= Abortion in Moldova =

Abortion in Moldova is legal on request within the first 12 weeks of pregnancy, and generally permitted until 28 weeks for a broad variety of reasons determined by the Ministry of Health. The Ministry of Health orders permit abortions until 22 weeks in the event of a threat to health, a pregnancy that results from a crime, a fetus with genetic defects or for social reasons, and abortions are permitted until 28 weeks if the fetus has severe malformations or congenital syphilis. Abortions must be carried out in authorized medical facilities by obstetricians and gynecologists.

Percentage of conceptions aborted in Moldova

Prior to independence, abortion in Moldova was governed by the abortion laws of the Soviet Union. Abortion laws have not changed significantly since then.

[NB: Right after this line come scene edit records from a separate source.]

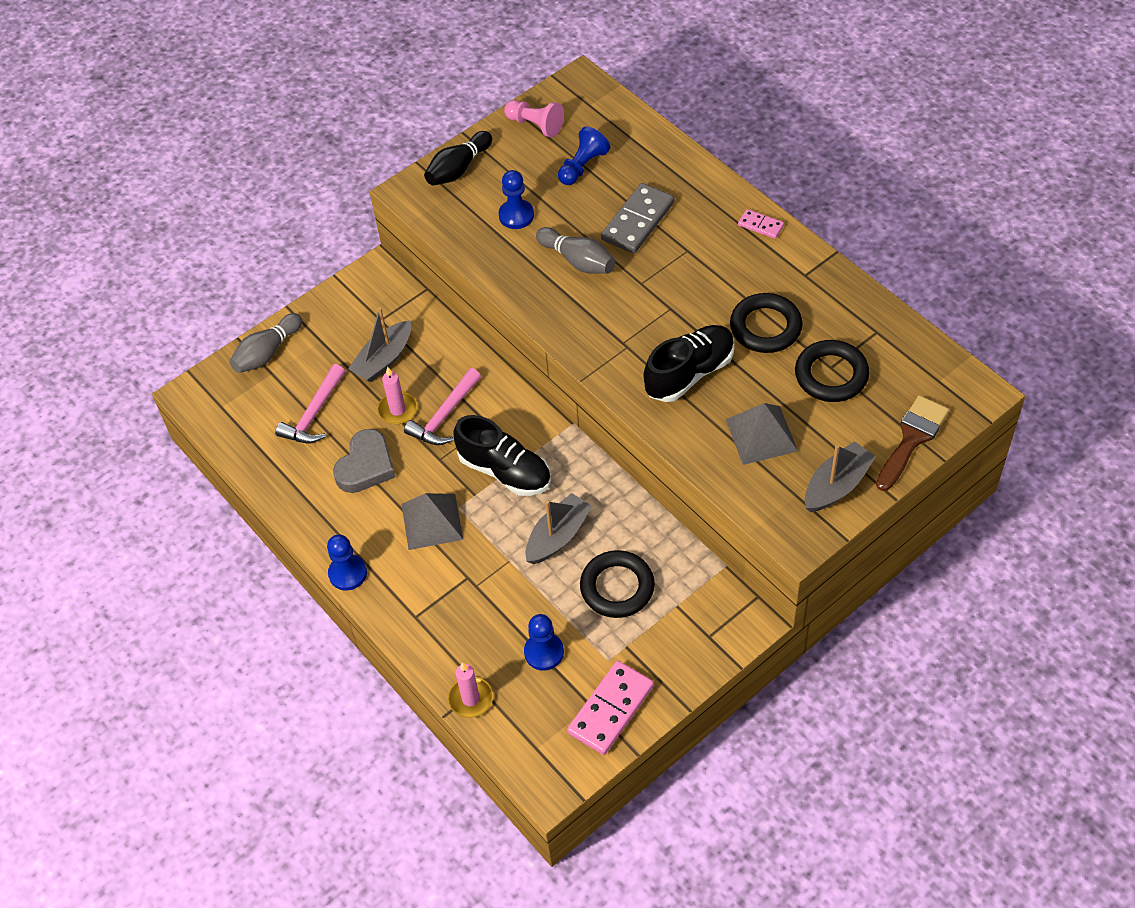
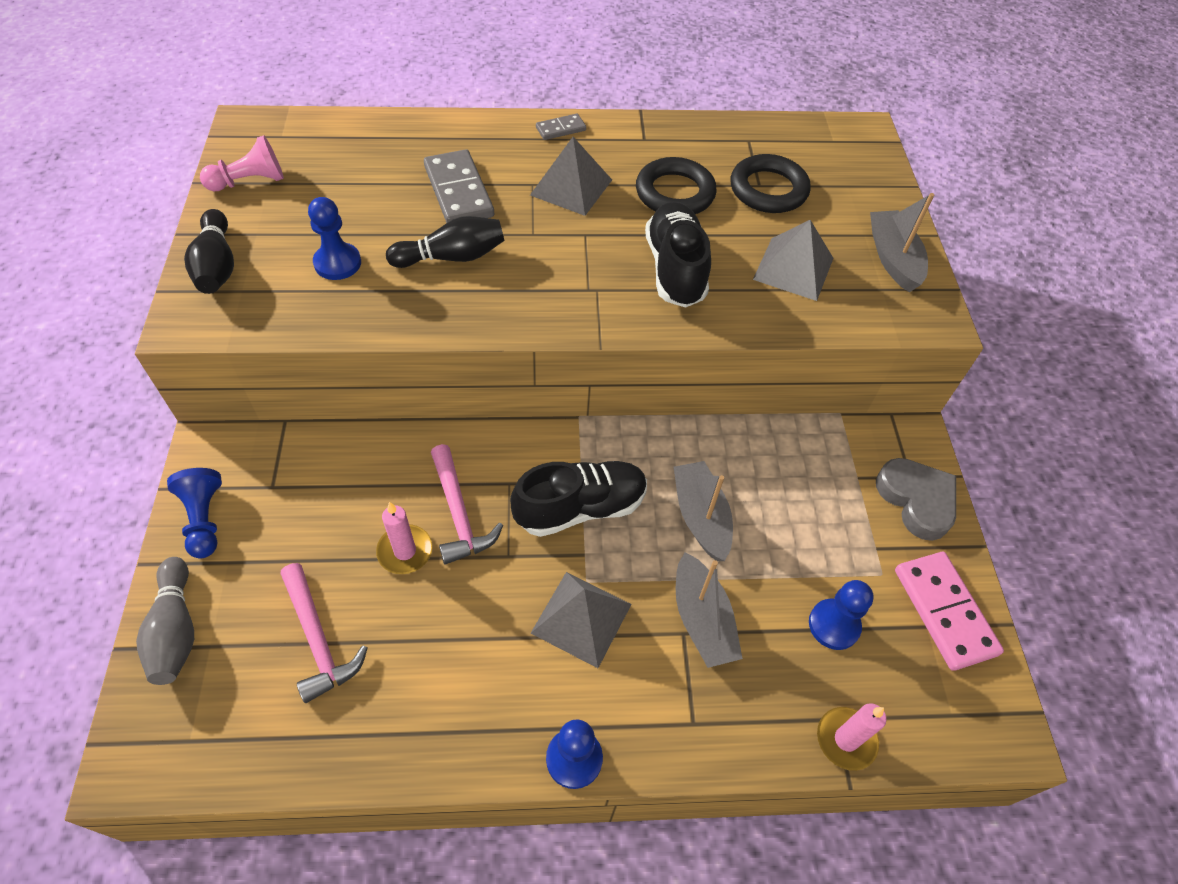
camera: 60 degrees left, 0 degrees up
grey heart [333,429,395,493] -> grey heart moved to [876,458,956,541]
grey boat [348,307,411,382] -> grey boat moved to [676,552,743,668]
grey bowling pin [536,227,615,274] -> black bowling pin [386,216,504,268]
blue pawn [558,126,610,185] -> blue pawn moved to [167,468,222,558]
black ring [580,550,655,618] -> none
pink domino [738,209,784,239] -> grey domino [536,114,586,140]
brown brush [876,395,949,491] -> none
none -> grey pyramid [530,137,612,216]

The abortion rate in Moldova has declined sharply since independence. In 1989, the Moldavian Soviet Socialist Republic reported a rate of 93.0 abortions per 1,000 women aged 15 to 44 years, which was among the highest reported rates in the Soviet Union; the actual rate was much higher. The abortion rate fell to 50 in 1994, 38.8 in 1996, 30.8 in 1998 and 17.6 in 2004. As of 2010, the abortion rate was 18.0 abortions per 1,000 women aged 15–44 years.

Maternal mortality due to unsafe abortions remains a problem in Moldova.

In 2006, a young woman was arrested for an illegal abortion, convicted of intentional murder and sentenced to 20 years imprisonment. She was freed in 2012 after international pressure.